The machine creates whatever tools are required to exercise power. Whether the end product is called “analysis” or “lobbying” is all but irrelevant.

It’s a mistake to ask whether this is wealthy people defending their financial interests or wealthy people expressing their ideology, or which motivation is really in the driver’s seat. The triumph of modern conservatism is that it has collapsed the distinction. The interests of the wealthy are the ideology. Fossil fuels are the ideology. They’re bubbling in the same ethno-nationalist stew as anti-immigrant sentiment, hawkish foreign policy, hostility toward the social safety net, and fetishism of guns, suburbs, and small towns. It’s all one identity now. The Kochs (and their peers) are convinced that their unfettered freedom is in the best interests of the country. There’s no tension.

Concentrated wealth wants political results congenial to concentrated wealth. It has shaped an entire movement to that end, and the movement has absorbed all ancillary institutions, including supposedly independent, knowledge-producing institutions like academia and think tanks and supposedly public-interest-serving institutions like NGOs.
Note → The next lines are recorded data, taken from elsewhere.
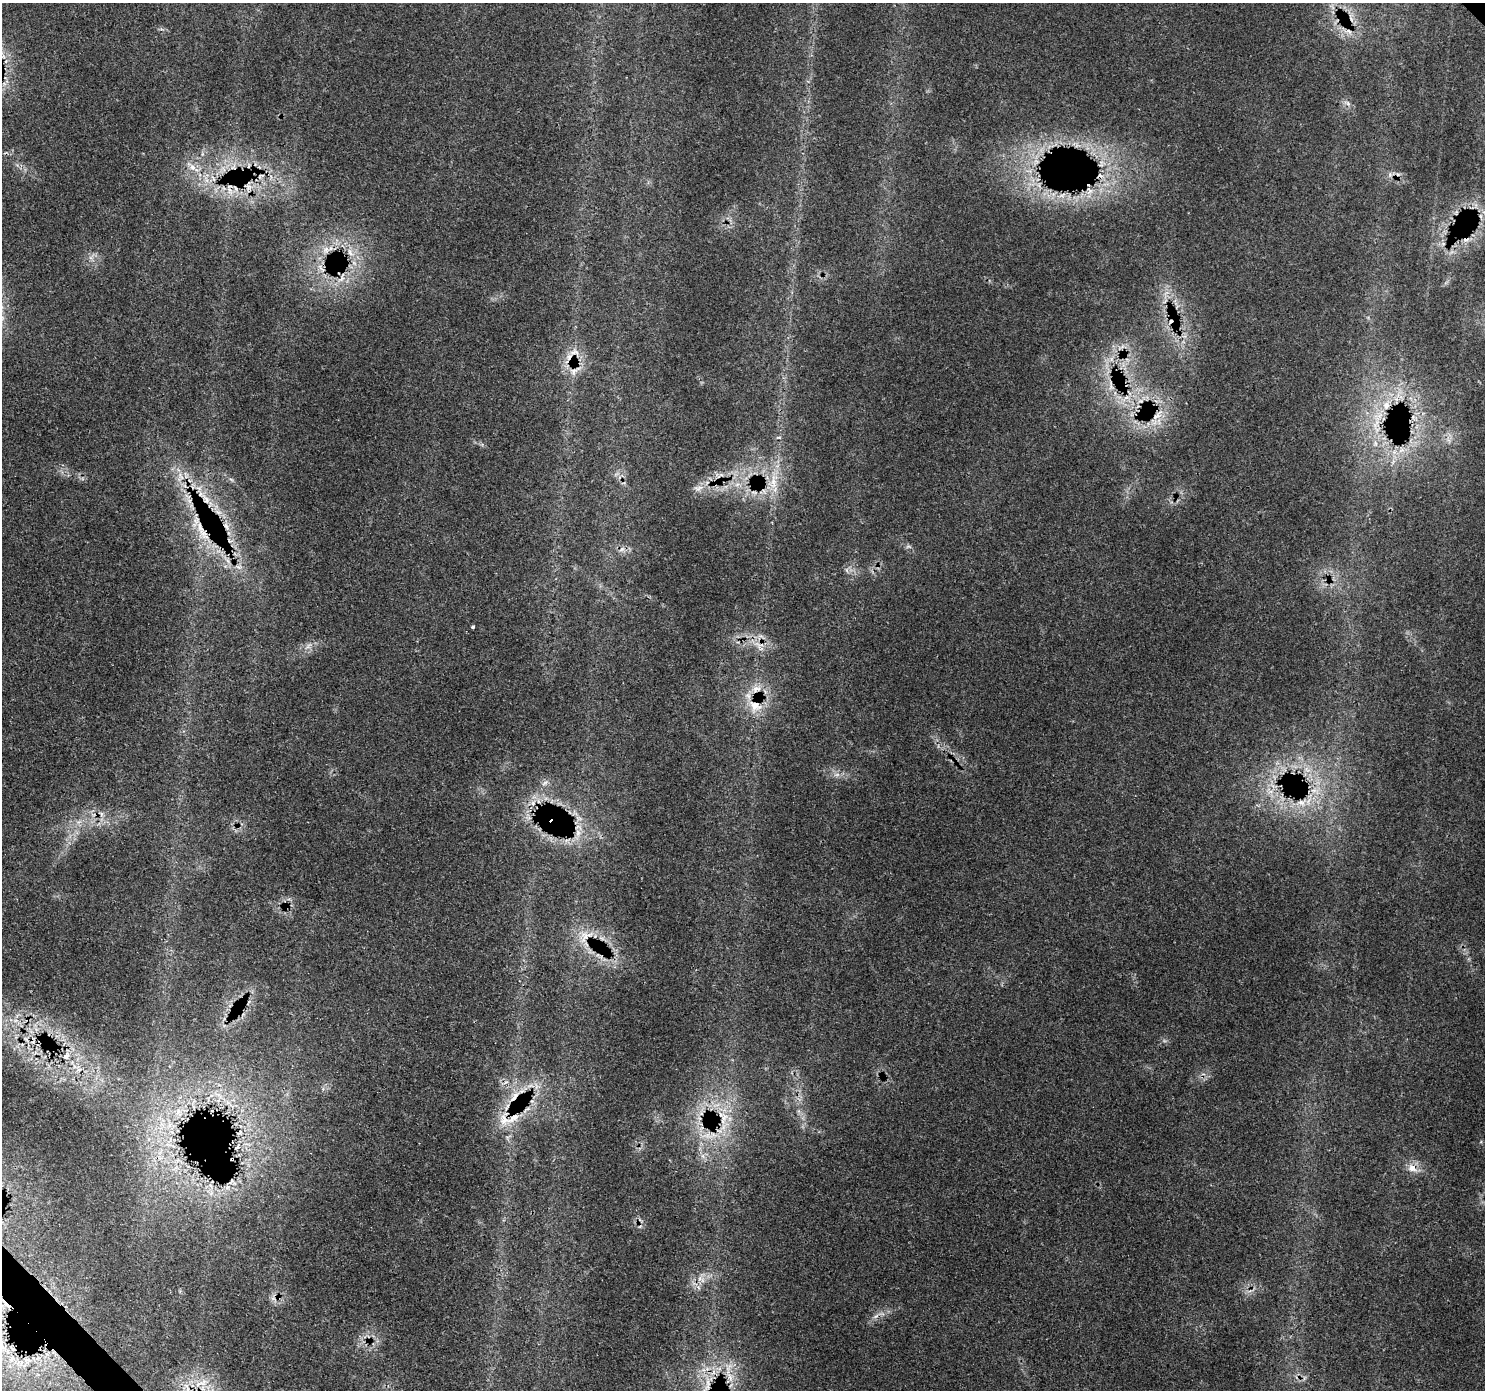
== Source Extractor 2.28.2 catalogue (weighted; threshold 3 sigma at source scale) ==
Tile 7 of 4 x 4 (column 3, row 2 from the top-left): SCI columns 3056-4538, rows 3006-4393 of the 6114 x 6074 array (HDU 1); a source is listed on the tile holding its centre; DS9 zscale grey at full resolution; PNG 1487 x 1392 px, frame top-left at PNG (2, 3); no overlay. Shown black and unused: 1% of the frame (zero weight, under 3 of 4 exposures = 8% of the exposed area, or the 3 px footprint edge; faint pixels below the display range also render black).
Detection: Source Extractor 2.28.2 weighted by HDU 2 'WHT'; one run over the whole footprint, this tile lists its part. Background 0.126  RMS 0.0044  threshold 0.0197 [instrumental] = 3 sigma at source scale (4.5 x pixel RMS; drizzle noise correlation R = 1.50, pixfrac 1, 0.0396/0.0396 arcsec/px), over >= 5 px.
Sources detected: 78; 10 cosmic-ray / hot-pixel residue — not listed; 4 inside a brighter listed object's ellipse — not listed separately; the other 64 listed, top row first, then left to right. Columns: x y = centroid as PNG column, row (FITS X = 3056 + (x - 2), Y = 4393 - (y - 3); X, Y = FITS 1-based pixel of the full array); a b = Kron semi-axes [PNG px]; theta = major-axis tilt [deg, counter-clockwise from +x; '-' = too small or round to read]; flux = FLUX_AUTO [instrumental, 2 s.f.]
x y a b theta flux
1349 32 11 5 -45 1.9
6 61 6 4 46 0.8
1348 104 7 4 -19 1.1
1036 161 7 4 -18 1.1
1101 164 10 6 77 2.2
192 167 9 8 - 3
261 176 10 5 46 1.7
213 179 10 4 -61 1.4
248 187 9 7 -75 2.5
235 189 9 4 -81 1.6
230 191 14 6 -73 2.9
1089 192 11 5 45 2.4
1062 195 12 4 30 1.8
326 249 9 7 75 2.4
350 252 14 6 -64 3.4
321 268 15 4 -52 2
342 278 18 6 62 3.7
575 352 15 10 -9 4.6
575 371 22 9 35 5.3
1124 387 13 4 -2 1.8
1126 398 9 4 1 1.8
1386 405 12 10 79 4.8
1157 415 19 7 46 5.3
779 437 9 3 -11 0.64
1376 443 7 4 -69 0.94
1402 450 10 4 31 1.9
181 476 14 5 -57 2.6
773 482 28 13 74 12
737 484 7 4 19 1.2
699 488 11 4 32 1.8
206 500 14 9 -51 5.2
218 512 9 6 -24 2.3
200 527 31 9 -75 12
622 549 7 6 - 1.6
228 561 7 4 -71 1.4
472 627 4 3 - 0.69
758 645 11 4 -60 2.2
756 689 15 9 17 5.2
755 706 20 16 -27 10
545 783 10 6 38 1.7
1314 790 9 6 -7 2.3
533 803 7 6 - 1.7
1301 803 11 7 -23 3
79 822 8 5 44 1.5
578 833 11 7 -81 3.2
586 936 25 13 42 8.1
15 1020 7 4 -18 1.2
26 1039 9 3 -45 1.1
66 1056 11 8 53 3.2
506 1082 6 4 17 0.87
536 1087 9 5 90 1.8
514 1096 19 6 53 5.3
724 1117 14 10 51 5.6
513 1118 27 9 28 9.3
720 1131 6 6 - 1.7
708 1135 13 9 -29 4.7
703 1156 7 4 -71 1.2
232 1159 3 2 - 0.47
1412 1168 13 10 -19 4.2
700 1278 8 6 -6 2.1
876 1316 8 4 36 1.3
730 1378 12 6 -76 3.3
708 1382 14 6 -80 3.9
202 1383 14 8 41 4.1
Overlapping masked pixels (flux is a lower limit): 25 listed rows (the first 20) at x y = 1349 32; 1036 161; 261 176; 235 189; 230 191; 342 278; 575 371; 1124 387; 1386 405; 1157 415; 773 482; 699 488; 206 500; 218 512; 200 527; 228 561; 755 706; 533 803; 586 936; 514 1096
Unlisted compact peaks at least as high as the median listed source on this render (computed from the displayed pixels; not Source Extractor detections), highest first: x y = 908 546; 846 570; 230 479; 1111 359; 482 444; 323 1089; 938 746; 91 258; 307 647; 799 1111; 180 1291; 702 382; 838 774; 17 165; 1448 440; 1368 317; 699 1288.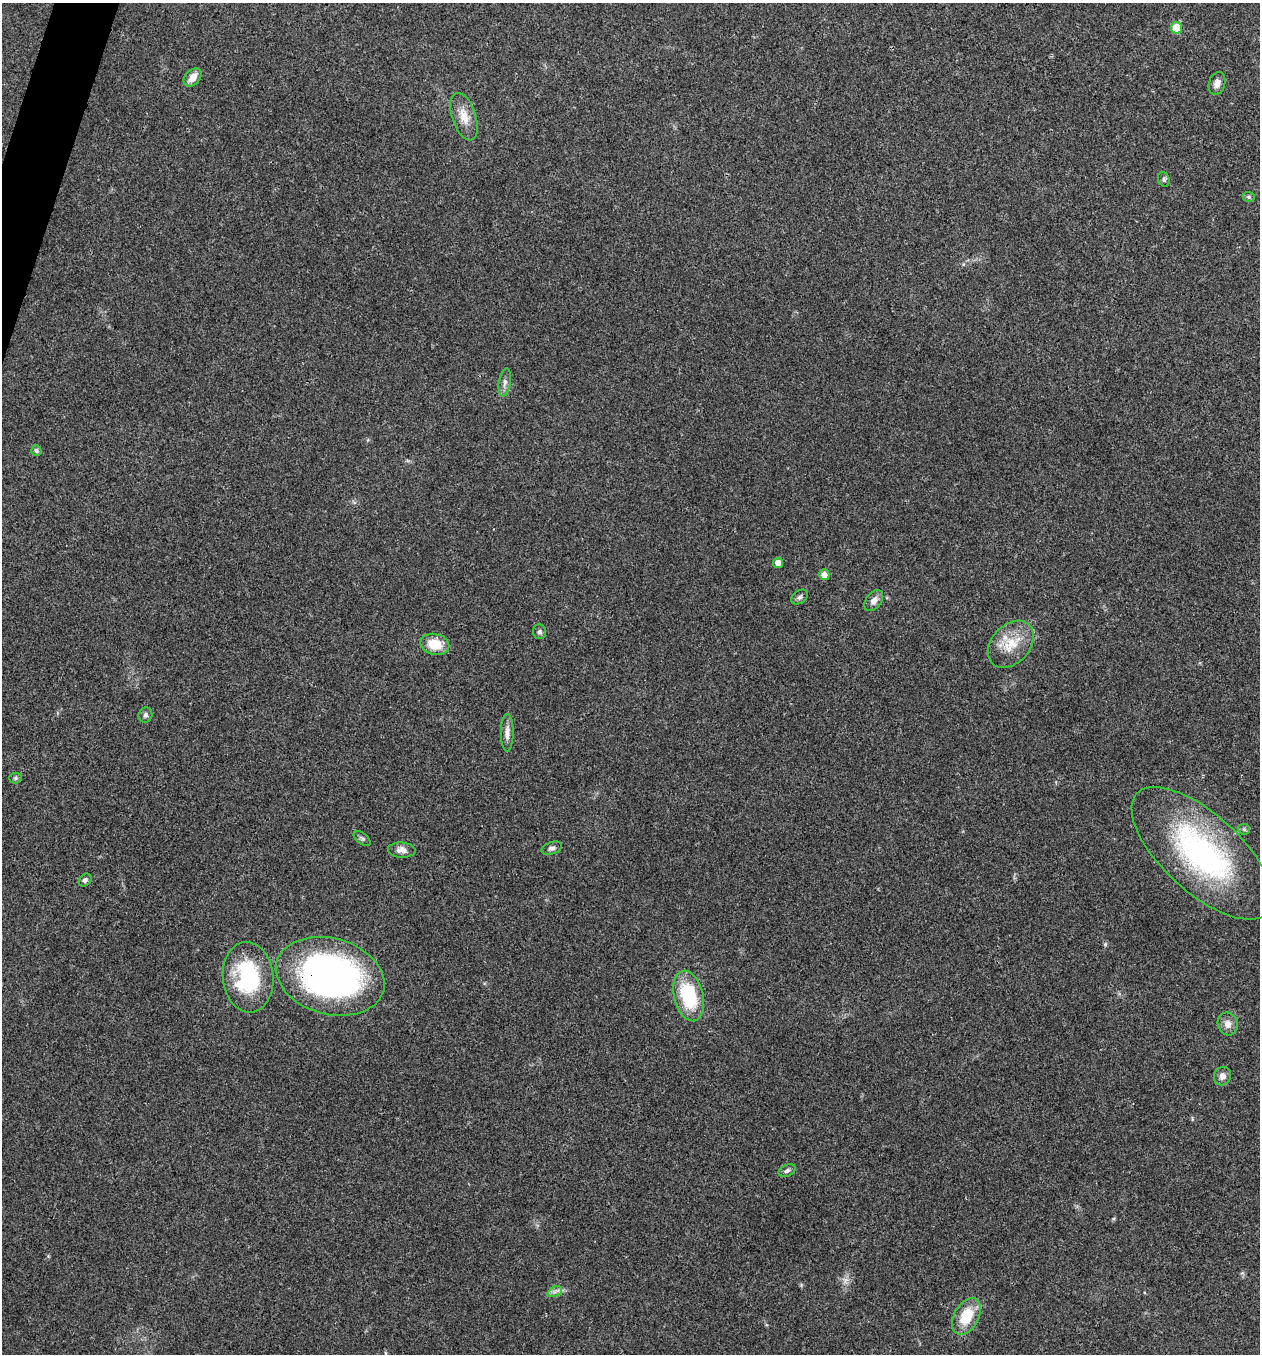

The money flows from the wealthy and their corporations to PACs and foundations, to nonprofits and advocacy groups, to PR firms and activists. It’s like an electric charge going through a field of iron shavings, orienting them all in the same direction.

Policymakers are surrounded by the worldview of the wealthy; it comes at them from think tanks, lobbyists, activists, media, and their own social circles, becoming like water to a fish.

Berman is a significant player in this machine. He’s trying to get the public behind the interests of concentrated wealth, or at least blunt public opposition to those interests, and he’s willing to do a lot of ugly work and take a lot of heat to do it.

But in another sense, he is merely an inevitable result of the cascade of money. If he did not exist, someone else would do what he does. The machine also makes cogs.